- Mário Sousa, Portugal
Sentimentos de um Professor de Orientação e Mobilidade
Atualizado: 5 de fev. de 2020

Perguntaram-me o que sente um Professor de Orientação e Mobilidade (doravante designada OM) quando exerce a sua atividade! Questão difícil de responder pela diversidade de sentimentos e emoções que se sucedem durante todas as aulas.
Mas, antes de continuarmos, teremos de esclarecer que a disciplina de Orientação e Mobilidade procura que alunos com deficiência visual, cegos e visão reduzida, se orientem no espaço circundante e se desloquem no mesmo. Trata-se de ensinar um conjunto de técnicas e estratégias adequadas à especificidade de cada aluno para que este consiga autonomia na sua deslocação. É um ensino muito individualizado, em que cada aula é planeada para um aluno específico de acordo com as suas capacidades e limitações. Ou seja, uma abordagem pedagógica centrada nas características de cada aluno. Daí as aulas terem de ser individuais, com uma planificação temporal variável para cada aluno. Neste contexto, a relação pedagógica é crucial e o professor de OM tem de dominar as técnicas pedagógicas e relacionais com muito à vontade, para que, não só consiga estabelecer a empatia necessária com o aluno, como determinar quais as melhores estratégias a aplicar em cada situação.

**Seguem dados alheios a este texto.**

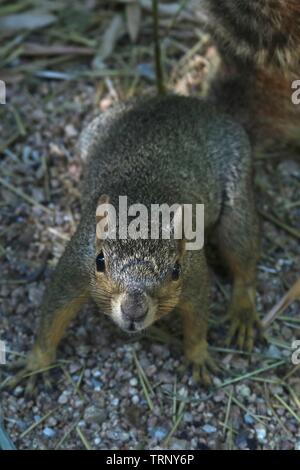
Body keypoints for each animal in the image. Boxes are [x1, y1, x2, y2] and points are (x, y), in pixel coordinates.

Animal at [2, 95, 260, 392]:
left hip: (236, 198)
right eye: (100, 261)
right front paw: (37, 362)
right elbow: (54, 310)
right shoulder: (77, 264)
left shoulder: (194, 274)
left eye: (175, 270)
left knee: (243, 258)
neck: (143, 211)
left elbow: (197, 316)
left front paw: (198, 355)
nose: (133, 312)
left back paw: (243, 311)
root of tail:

As diferentes fases dum programa de OM requerem atividades próprias, desde o estudo das caraterísticas do aluno (a nível sensorial, motor e intelectual e psicológico), percurso do aluno, vida familiar, percurso escolar, …, o que permitirá estabelecer uma prática de ensino adequada e uma intervenção eficaz, especialmente com a maximização das capacidades dos sentidos, audição, olfato, tato e sensações cinestésicas[1].
Sabemos que os sentimentos podem influenciar a atenção, aprendizagem, memória e imaginação (Damásio 2017)[2], o que, a nível da OM é claramente uma constatação permanente. Os sentimentos e as emoções sucedem-se e muitas das vezes confundem-se. A fase inicial, mais protegida em termos de segurança, essencialmente no aprimoramento das capacidades sensoriais e motoras, assim como da aprendizagem das técnicas de orientação, proteção, deslocação com guia e mesmo as técnicas da utilização da bengala, é, normalmente tranquila, sem grandes medos, com algumas frustrações quando surgem insucessos e contrariedades, ou alegrias e satisfação quando aprendizagem é bem sucedida.
Trata-se duma fase do ensino importante, em que se vão criando os alicerces para que possa haver uma aprendizagem final que permita a deslocação autónoma do aluno com a utilização da bengala.
Creio que os sentimentos e emoções vão sofrer uma grande alteração quando passamos à fase da deslocação autónoma na rua. Só falarei da deslocação com bengala e não com cães guia, pois a minha prática só completou este tipo de ensino. Realce-se, contudo, que ninguém deverá utilizar um cão guia sem dominar a deslocação com bangala. Uma deslocação em interiores ou espaços conhecidos é uma situação que rapidamente se torna acessível. A perceção do meio envolvente é, a maioria das vezes, previsível. Contudo a ida para a rua, com o trânsito de pessoas, viaturas, obstáculos imprevistos, uma constante necessidade de estar alerta, cria medos, emoções fortes e a aprendizagem é, naturalmente, mais difícil. Sentimentos compartilhados pelo aluno e pelo professor. O receio de que algo corra mal é constante e muito desgastante. Toda esta mistura de sentimentos, quando surge as situações de sucesso na aprendizagem, tornam-se numa grande alegria e satisfação, direi mesmo, orgulho do trabalho bem feito! Por isso, começamos por referir, no início, existir uma diversidade de sentimentos e emoções que se sucedem!
Mário Sousa (2018/01/31)
[1] Duma forma simplificada, sensações obtidas através da pele e do corpo.
[2] Damásio, A. (2017). A estranha ordem das coisas – A vida, os sentimentos e as culturas humanas: Círculo dos Leitores.